Heezen collaborated extensively with cartographer Marie Tharp. He interpreted their joint work on the Mid-Atlantic ridge and the East Pacific Rise as supporting S. Warren Carey's Expanding Earth Theory, developed in the 1950s, but under Tharp's influence "eventually gave up the idea of an expanding earth for a form of continental drift in the mid-1960s." Tharp was Heezen's assistant while he was a graduate student and he gave her the task of drafting seafloor profiles. When she showed Heezen that her plotting of the North Atlantic revealed a rift valley, Heezen initially dismissed it as "girl talk." Eventually they discovered that not only was there a North Atlantic rift valley, but a mountain range with a central valley that spanned the earth. They also realized that the oceanic earthquakes they had been separately plotting fell within the rift, a revolutionary theory at the time. He presented this mid-ocean rift and earthquake theory as his own work at Princeton in 1957.

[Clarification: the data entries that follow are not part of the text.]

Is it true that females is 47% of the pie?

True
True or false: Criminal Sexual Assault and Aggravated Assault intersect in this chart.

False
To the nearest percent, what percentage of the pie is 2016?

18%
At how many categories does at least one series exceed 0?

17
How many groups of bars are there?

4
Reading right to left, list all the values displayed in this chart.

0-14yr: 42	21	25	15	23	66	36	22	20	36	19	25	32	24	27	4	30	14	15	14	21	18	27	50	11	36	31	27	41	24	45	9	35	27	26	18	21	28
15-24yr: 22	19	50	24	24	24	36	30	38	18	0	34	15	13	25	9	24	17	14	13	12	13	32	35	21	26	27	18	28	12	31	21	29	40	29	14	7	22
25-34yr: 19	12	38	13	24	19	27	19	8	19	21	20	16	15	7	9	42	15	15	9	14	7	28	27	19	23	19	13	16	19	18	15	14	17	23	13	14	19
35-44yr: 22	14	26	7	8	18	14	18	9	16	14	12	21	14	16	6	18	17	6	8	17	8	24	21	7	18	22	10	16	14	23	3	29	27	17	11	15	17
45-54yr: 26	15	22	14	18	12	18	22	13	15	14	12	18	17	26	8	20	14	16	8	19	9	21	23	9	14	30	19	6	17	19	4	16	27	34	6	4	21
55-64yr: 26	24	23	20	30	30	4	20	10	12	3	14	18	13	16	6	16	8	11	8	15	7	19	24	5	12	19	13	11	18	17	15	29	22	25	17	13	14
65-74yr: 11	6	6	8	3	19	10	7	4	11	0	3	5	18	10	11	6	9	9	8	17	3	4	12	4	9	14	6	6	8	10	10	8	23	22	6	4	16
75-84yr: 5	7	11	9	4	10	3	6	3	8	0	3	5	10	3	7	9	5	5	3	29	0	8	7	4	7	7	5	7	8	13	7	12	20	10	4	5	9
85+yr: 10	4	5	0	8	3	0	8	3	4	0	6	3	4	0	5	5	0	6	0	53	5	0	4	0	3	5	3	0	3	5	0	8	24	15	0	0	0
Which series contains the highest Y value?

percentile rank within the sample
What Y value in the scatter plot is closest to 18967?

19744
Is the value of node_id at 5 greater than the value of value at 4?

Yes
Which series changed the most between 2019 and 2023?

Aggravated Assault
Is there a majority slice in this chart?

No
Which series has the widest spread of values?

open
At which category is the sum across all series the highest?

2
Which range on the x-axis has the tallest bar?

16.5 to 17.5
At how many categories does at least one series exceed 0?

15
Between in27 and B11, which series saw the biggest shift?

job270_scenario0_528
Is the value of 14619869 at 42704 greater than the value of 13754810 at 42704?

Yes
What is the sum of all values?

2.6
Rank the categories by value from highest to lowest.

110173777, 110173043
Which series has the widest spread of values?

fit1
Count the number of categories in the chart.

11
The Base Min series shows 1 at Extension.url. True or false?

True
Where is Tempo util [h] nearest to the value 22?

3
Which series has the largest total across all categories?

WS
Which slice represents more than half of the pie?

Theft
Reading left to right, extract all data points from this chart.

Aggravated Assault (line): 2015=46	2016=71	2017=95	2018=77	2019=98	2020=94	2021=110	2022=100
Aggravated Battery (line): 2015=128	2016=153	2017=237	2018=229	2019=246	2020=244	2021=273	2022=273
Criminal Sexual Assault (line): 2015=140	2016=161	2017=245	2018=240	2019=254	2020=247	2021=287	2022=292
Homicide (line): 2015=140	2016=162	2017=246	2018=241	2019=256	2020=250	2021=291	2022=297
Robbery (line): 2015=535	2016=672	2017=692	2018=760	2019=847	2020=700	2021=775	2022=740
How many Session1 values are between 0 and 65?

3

Heezen died of a heart attack in 1977 while on a research cruise to study the Mid-Atlantic Ridge near Iceland aboard the NR-1 submarine.

==Honors and awards==
- 1964: Henry Bryant Bigelow Medal in Oceanography awarded by the Woods Hole Oceanographic Institution
- 1973: Cullum Geographical Medal awarded by the American Geographical Society
- 1977: Walter H. Bucher Medal awarded by the American Geophysical Union

The Oceanographic Survey Ship USNS Bruce C. Heezen was christened in honor of him in 1999.

Heezen Canyon is a large underwater canyon in the NW Atlantic, on the edge of the continental shelf.

Heezen Glacier in Antarctica was named after him in 1977.